Lawmakers are now acknowledging that they face a daunting task, though they are divided on whether all options, including taxes, should be on the table.
House Speaker Ray Merrick, R-Stilwell, said that delaying or reversing income tax cuts was a nonstarter. Rep. Steve Brunk, R-Wichita, declared that the Legislature is "not going to make any changes in the tax code." But Senate President Susan Wagle, R-Wichita, and some other lawmakers have wisely said that both sides of the budget ledger revenue and expenses need to be considered.
Where and how might lawmakers cover the shortfall?
K-12 education accounts for half of the state general fund spending, which makes it a natural target. But Brownback bragged during the campaign about education funding, so it would be difficult to flip-flop and cut spending now. Besides, the courts likely will rule again that the state is inadequately funding education and needs to increase spending.
Medicaid, which is about 20 percent of the budget, is also difficult to cut because it is an entitlement and KanCare contracts already have been signed. So that could leave only about 30 percent of the remaining budget which supports prisons, higher education, social services, etc. to absorb the spending cuts.
Lawmakers likely will raid more money from the state's transportation fund, as they have been doing for several years. They likely also will target some state economic development programs, such as the Kansas Bioscience Authority. They may consider forcing school districts and universities to spend down some of their cash reserves — though that would penalize them for being fiscally prudent.
Lawmakers should delay future tax cuts but likely won't. However, they may look at eliminating or reducing more tax deductions as a way to raise revenue without changing tax rates. They may also consider raising the sales tax again though a better alternative would be to eliminate some sales tax exemptions. They should consider placing a cap on the amount of pass-through business income that is not taxed that way the policy truly targets small businesses, as Brownback claimed, and not the wealthiest Kansans.

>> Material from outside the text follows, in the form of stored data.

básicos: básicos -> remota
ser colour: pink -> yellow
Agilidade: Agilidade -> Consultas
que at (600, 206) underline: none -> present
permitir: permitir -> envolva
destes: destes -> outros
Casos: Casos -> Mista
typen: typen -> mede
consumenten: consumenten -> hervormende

What is certain is that eliminating the budget shortfall won't happen simply through "efficiencies."
The Topeka Capital-Journal, Nov. 20
Kansas House Speaker Ray Merrick opened his mouth wide and inserted both feet during a recent interview with a newspaper reporter.
Merrick was chided on this page for his poor choice of words and his attitude toward state employees, who he said were, among other things, net consumers who didn't produce anything.

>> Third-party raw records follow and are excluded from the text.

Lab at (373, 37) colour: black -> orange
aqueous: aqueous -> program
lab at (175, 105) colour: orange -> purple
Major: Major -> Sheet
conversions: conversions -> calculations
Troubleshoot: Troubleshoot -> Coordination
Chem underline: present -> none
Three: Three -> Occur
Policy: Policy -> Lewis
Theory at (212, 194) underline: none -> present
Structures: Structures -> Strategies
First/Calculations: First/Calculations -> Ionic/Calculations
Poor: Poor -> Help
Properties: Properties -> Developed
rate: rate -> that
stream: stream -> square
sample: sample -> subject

It must be the silly season, as the Kansas Democratic Party followed the news of Merrick's comments with an online petition that calls for Merrick to be ousted from his leadership post. It may be great theater, but it also is a waste of time that serves no purpose, other than to fire up party members.

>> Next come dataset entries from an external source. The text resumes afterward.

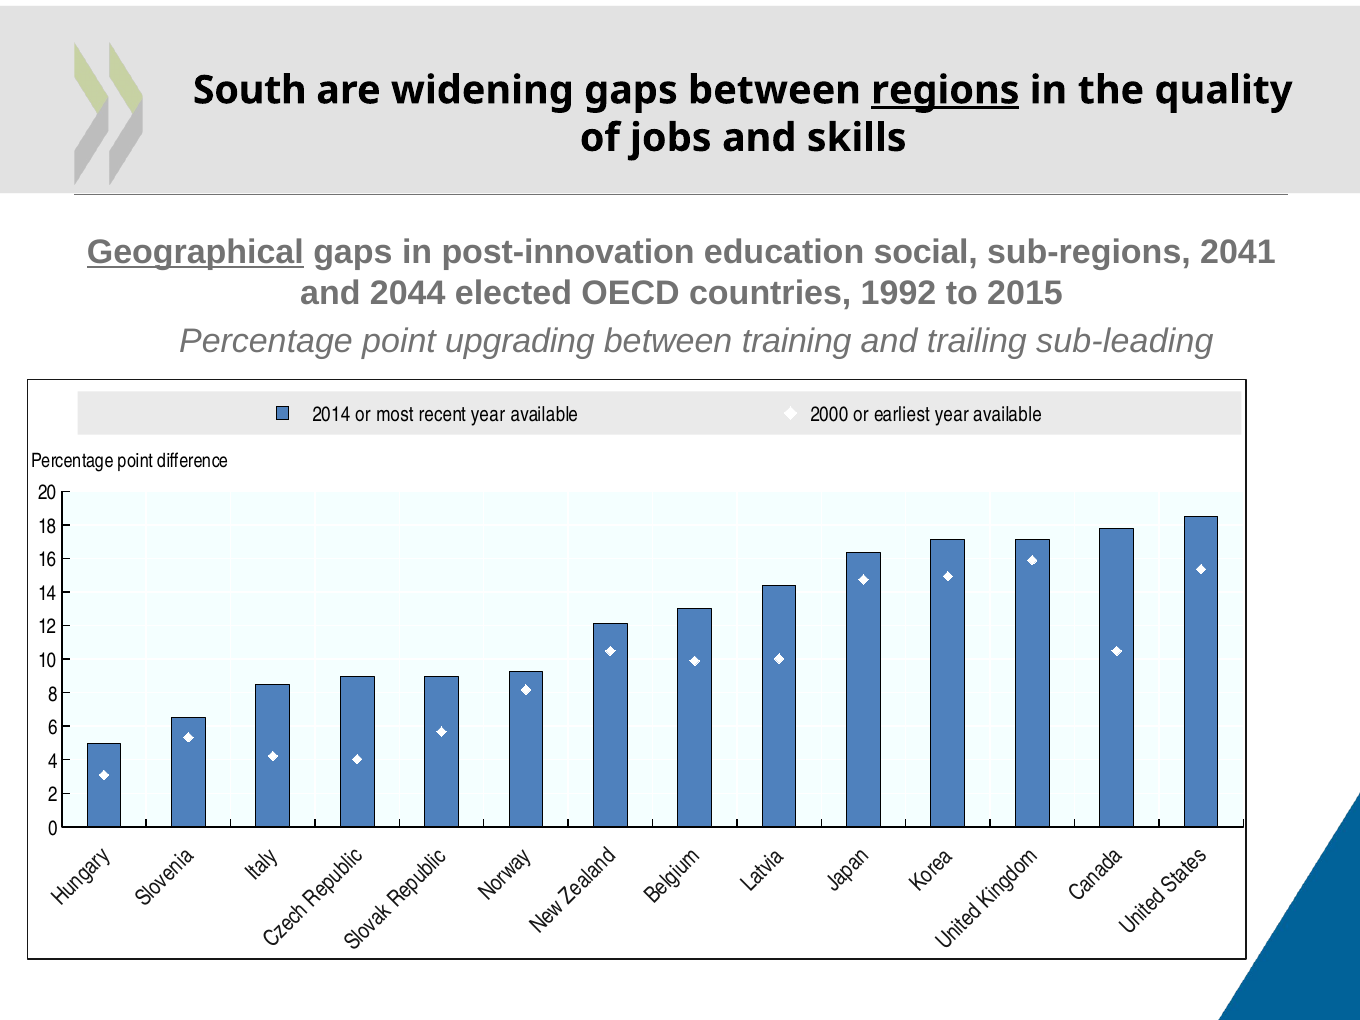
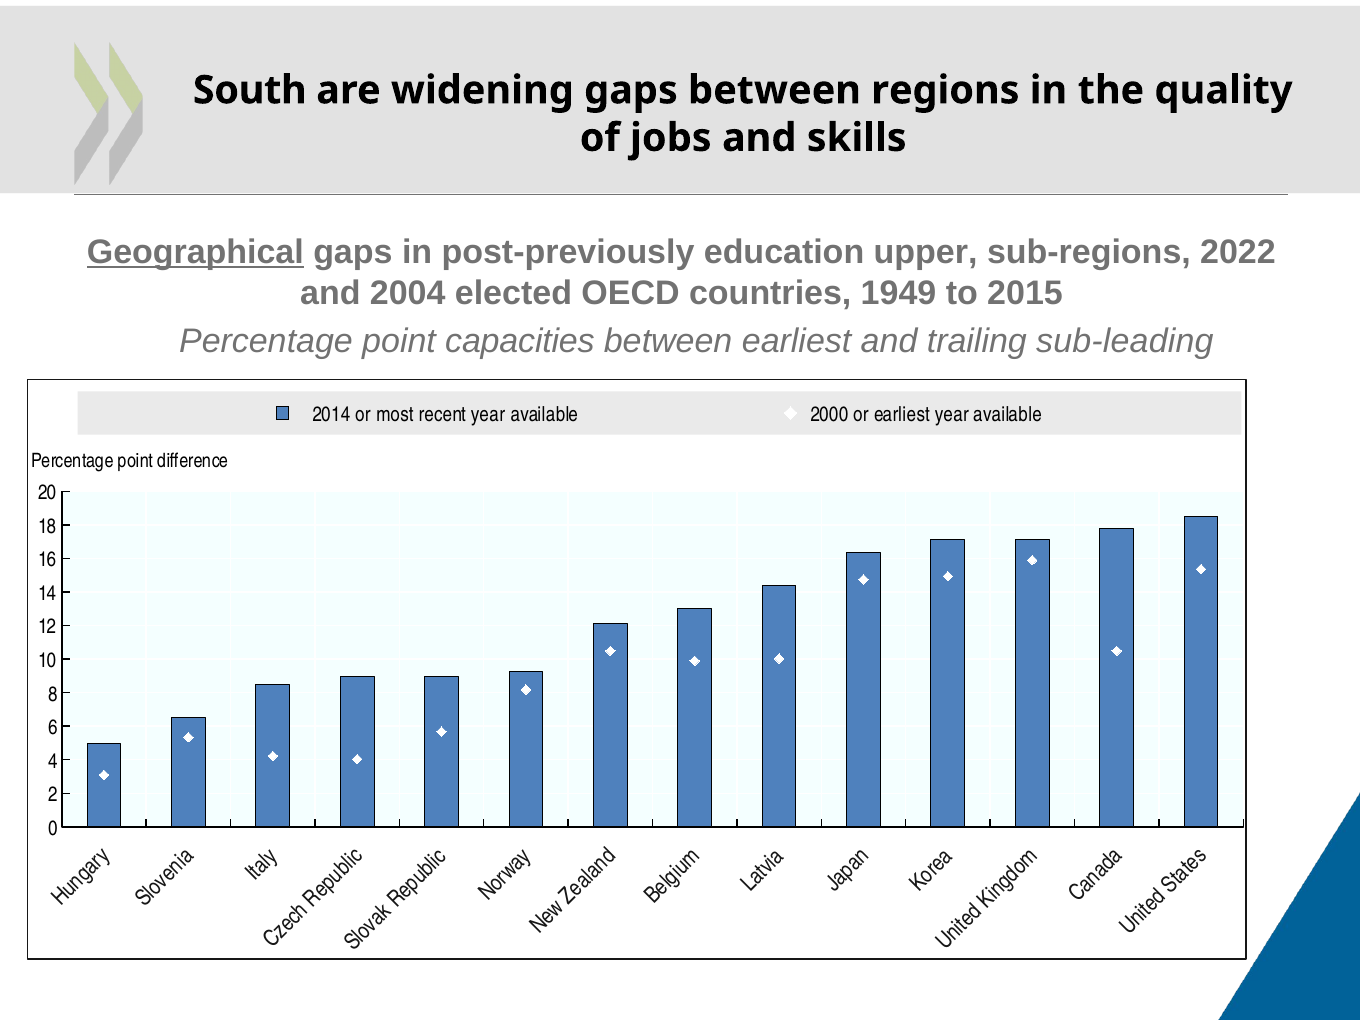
regions underline: present -> none
post-innovation: post-innovation -> post-previously
social: social -> upper
2041: 2041 -> 2022
2044: 2044 -> 2004
1992: 1992 -> 1949
upgrading: upgrading -> capacities
between training: training -> earliest
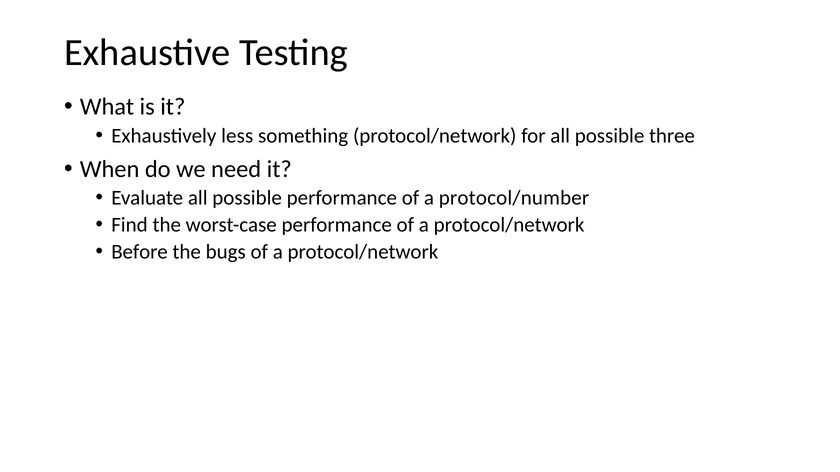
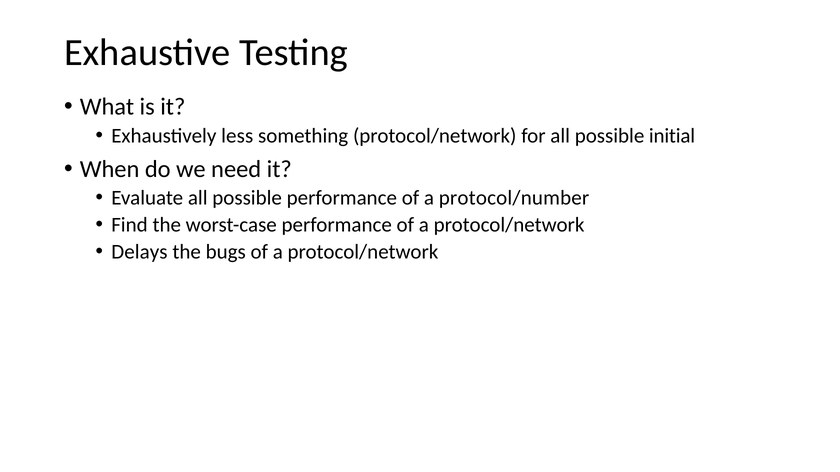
three: three -> initial
Before: Before -> Delays
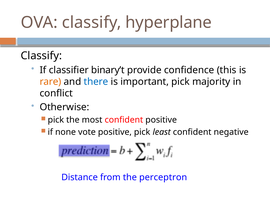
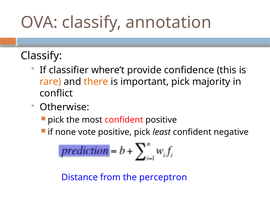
hyperplane: hyperplane -> annotation
binary’t: binary’t -> where’t
there colour: blue -> orange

It is known as playing to the base, and it generally does little, if any, good.
That is the case here, as members of the large Republican majority in the Kansas House will decide who leads them. It probably will be Merrick, who at this time has only one announced competitor for the position, who has a list of embarrassing comments of his own on the record.
Jason Perkey, director of the Kansas Democratic Party, knows the online petition will play no role in selection of the House speaker and said it was intended, in part, to make Republicans aware of how Kansans feel about Merrick's comments.
But Merrick and other Republicans got that message soon after the speaker's comments were published in The Wichita Eagle, as is evidenced by Merrick's subsequent statement designed to calm the waters.
As we said, the petition was good theater, and if the Kansas Democratic Party leadership thought it was something it had to do, so be it. But it is of no real consequence.
Democrats in the Legislature have their own decision to make. With former House Minority Leader Paul Davis leaving his seat for a failed gubernatorial bid, his former colleagues have to find their own new leader. Then, they must decide how they are going to spend their efforts during the upcoming legislative session.
Given they are a small minority in the House, as well as in the Senate, their impact on legislation isn't going to be great, and there aren't enough "moderate" Republicans in either chamber to aid their cause. (Another reason their petition is a futile exercise.)
There will be some legislation on which Republican and Democrat lawmakers can agree. Where they can't, Democrats must represent the opposing view and, if possible, strive for incremental changes they believe will serve all Kansans.
The Hutchinson News, Nov. 21
When Congress — not if — sends the president a bill authorizing the Keystone XL oil pipeline, he ought to sign it contingent on approval by the legislatures in the states affected. The fixation on this pipeline has become irrational, and it shouldn't be decided by irrational politicians.